I then have just Sudocrem Antiseptic Healing Cream | £2.99 | which I'd put on my spots before bed. It's not totally horrendous, but it does contain fragrance and if you're vegan it's not suitable, because there's lanolin in there. I feel it's just a really strong hit of benzyl alcohol to put on your face regularly. If it works for you; keep doing what you're doing. I would just personally use something with a BHA in it these days. My go-to spot treatment is the Ordinary's Salicylic Acid 2% Solution | £4.50 | full review.

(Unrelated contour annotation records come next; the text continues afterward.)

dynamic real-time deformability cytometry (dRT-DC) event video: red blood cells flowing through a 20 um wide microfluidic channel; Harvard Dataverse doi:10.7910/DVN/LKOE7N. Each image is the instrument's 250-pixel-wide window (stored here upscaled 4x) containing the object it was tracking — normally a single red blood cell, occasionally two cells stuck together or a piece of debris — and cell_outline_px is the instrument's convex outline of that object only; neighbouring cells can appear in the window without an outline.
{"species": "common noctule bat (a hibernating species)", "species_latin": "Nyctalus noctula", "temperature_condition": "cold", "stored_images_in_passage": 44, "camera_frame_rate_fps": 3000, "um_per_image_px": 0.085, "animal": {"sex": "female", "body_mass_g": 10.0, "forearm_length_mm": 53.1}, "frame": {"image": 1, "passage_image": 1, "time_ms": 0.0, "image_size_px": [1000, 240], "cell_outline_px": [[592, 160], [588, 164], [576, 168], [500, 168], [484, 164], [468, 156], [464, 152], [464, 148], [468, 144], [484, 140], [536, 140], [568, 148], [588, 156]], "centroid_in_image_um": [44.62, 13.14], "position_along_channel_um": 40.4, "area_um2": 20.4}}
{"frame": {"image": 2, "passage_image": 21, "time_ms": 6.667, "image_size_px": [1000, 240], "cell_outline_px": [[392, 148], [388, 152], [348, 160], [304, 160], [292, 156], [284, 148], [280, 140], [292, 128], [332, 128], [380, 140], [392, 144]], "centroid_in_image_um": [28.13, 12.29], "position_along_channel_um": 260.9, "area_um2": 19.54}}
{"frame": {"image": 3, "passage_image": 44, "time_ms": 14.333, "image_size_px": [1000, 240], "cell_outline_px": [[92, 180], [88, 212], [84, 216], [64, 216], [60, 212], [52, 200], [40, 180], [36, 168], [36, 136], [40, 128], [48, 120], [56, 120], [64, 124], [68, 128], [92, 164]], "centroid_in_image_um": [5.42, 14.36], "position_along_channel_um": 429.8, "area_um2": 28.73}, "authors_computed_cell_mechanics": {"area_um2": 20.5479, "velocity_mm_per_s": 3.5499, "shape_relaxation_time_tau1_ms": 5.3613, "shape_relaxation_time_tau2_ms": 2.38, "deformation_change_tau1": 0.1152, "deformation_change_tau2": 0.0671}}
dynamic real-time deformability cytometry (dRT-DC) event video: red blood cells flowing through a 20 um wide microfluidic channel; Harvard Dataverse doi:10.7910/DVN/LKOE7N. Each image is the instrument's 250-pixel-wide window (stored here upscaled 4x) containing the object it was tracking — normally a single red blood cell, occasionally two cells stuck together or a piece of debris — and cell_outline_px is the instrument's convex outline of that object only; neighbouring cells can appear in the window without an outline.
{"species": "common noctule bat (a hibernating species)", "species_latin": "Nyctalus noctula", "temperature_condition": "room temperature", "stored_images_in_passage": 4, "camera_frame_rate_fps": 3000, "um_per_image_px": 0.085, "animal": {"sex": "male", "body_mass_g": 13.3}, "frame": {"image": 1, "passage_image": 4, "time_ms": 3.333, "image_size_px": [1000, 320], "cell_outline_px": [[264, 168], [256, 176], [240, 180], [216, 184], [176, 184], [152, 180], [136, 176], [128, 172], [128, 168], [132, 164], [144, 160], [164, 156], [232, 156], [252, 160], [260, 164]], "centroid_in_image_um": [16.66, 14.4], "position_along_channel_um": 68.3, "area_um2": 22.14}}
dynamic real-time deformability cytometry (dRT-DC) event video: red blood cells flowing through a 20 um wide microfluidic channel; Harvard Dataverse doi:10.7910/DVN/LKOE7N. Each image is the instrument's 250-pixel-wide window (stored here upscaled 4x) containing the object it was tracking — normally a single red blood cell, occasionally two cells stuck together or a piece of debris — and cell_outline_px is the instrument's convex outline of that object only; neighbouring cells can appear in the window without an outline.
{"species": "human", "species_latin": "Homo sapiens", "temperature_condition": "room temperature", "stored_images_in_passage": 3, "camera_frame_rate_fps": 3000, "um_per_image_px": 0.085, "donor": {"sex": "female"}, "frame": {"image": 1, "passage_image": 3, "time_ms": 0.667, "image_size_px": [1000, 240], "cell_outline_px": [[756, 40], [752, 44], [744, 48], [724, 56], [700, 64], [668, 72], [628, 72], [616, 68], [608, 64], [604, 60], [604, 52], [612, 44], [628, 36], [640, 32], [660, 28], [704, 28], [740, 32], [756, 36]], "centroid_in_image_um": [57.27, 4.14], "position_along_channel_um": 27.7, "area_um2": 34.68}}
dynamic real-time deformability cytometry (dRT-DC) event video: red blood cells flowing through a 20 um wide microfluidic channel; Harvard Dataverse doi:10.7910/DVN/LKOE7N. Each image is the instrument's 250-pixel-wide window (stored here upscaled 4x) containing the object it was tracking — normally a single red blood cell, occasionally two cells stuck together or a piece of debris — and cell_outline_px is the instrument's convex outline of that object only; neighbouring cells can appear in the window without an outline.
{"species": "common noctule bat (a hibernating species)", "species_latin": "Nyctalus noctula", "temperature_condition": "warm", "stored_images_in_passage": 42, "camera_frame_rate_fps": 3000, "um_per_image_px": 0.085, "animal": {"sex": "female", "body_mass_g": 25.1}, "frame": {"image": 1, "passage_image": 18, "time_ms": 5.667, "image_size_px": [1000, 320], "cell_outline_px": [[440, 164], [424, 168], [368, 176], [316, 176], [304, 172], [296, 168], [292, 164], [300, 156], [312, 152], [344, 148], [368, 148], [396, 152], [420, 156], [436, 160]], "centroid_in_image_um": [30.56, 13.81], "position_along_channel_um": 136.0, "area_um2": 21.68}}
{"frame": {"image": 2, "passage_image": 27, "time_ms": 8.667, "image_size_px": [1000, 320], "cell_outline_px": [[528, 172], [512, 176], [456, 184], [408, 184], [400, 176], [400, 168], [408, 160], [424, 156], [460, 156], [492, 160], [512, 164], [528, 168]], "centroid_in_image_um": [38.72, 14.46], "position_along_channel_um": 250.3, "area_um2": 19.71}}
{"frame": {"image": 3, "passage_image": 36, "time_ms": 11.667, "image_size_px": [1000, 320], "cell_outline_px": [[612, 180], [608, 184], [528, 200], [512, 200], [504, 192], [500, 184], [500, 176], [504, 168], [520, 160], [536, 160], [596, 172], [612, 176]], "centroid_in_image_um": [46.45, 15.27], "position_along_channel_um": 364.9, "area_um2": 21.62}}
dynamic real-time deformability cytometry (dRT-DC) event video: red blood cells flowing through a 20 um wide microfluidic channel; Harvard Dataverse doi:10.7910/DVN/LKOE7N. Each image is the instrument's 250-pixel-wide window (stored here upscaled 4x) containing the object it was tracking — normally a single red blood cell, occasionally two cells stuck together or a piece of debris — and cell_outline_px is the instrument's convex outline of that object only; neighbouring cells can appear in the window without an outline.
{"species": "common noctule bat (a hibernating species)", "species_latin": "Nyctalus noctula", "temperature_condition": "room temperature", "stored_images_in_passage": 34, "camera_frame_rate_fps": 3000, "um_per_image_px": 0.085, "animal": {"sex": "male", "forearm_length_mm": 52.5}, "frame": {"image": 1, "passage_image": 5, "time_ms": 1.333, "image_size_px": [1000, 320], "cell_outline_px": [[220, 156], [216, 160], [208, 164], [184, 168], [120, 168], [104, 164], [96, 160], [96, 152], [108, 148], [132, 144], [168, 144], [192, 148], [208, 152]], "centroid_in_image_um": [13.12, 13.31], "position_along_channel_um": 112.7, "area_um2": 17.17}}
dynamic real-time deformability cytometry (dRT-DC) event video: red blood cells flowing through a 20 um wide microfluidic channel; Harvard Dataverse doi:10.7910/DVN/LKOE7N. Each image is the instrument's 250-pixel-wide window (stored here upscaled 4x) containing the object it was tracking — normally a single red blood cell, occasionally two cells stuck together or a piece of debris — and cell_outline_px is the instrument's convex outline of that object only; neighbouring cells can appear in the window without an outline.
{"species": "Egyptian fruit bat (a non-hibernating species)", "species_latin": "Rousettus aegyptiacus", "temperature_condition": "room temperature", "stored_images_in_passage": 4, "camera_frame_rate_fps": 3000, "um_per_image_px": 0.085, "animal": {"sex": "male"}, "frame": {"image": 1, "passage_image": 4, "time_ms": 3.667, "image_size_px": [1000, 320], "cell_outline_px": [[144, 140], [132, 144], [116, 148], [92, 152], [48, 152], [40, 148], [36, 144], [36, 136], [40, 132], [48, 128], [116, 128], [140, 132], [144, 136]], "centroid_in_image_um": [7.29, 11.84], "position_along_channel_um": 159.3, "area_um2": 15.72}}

The sorts of semi-regular treatments I reach for now include the Niod Copper Amino Isolate Lipid 1%* | £70 | full review coming soon | and the Ordinary's Pycnogenol* | £8.60 | full review. I find copper peptides, whilst definitely pricey, really help give my skin that renewed, plump, healthy look - I use this overnight a few times a week and it works so well. A cheaper alternative would be the Ordinary's Buffet + Copper Peptides 1% | £28.90 | full review. The pycnogenol oil is an amazing antioxidant I often use before bed once or twice a week; it just seems to make my skin look all-round 'better' in every way.

- FINAL THOUGHTS -

Although my skincare routine was affordable overall, it honestly wasn't the best. It's amazing that we now have brands like the Ordinary, the Inkey List and many, many more that give us fantastic, active-ingredient skincare for less (browse my affordable beauty tag to check out some of my top picks). Looking back at my routine, I definitely wasn't focused on what the active ingredients were in my skincare; I'd just read the marketing description and think 'well I guess it must do that!' Obviously these days the average consumer is much more savvy, even those in their teens. Although I'm not one of those Fragrance Police bloggers, I am much more conscious of trying to reduce the amount of fragrance in my routine and avoid products that just add in every scented essential oil under the sun for the sake of it. I also wonder if some of the harsh things I was doing to my skin may have exacerbated the difficult combination skin situation I had in my late teens and early 20s. I feel my skin is naturally much more balanced now due to hormonal changes but also just because I'm far more gentle in terms of my routine and mindful of listening to my skin and giving it what it wants.


How has your skincare routine changed over the past several years? Are there any mistakes you made or products you wished you hadn't used on your skin?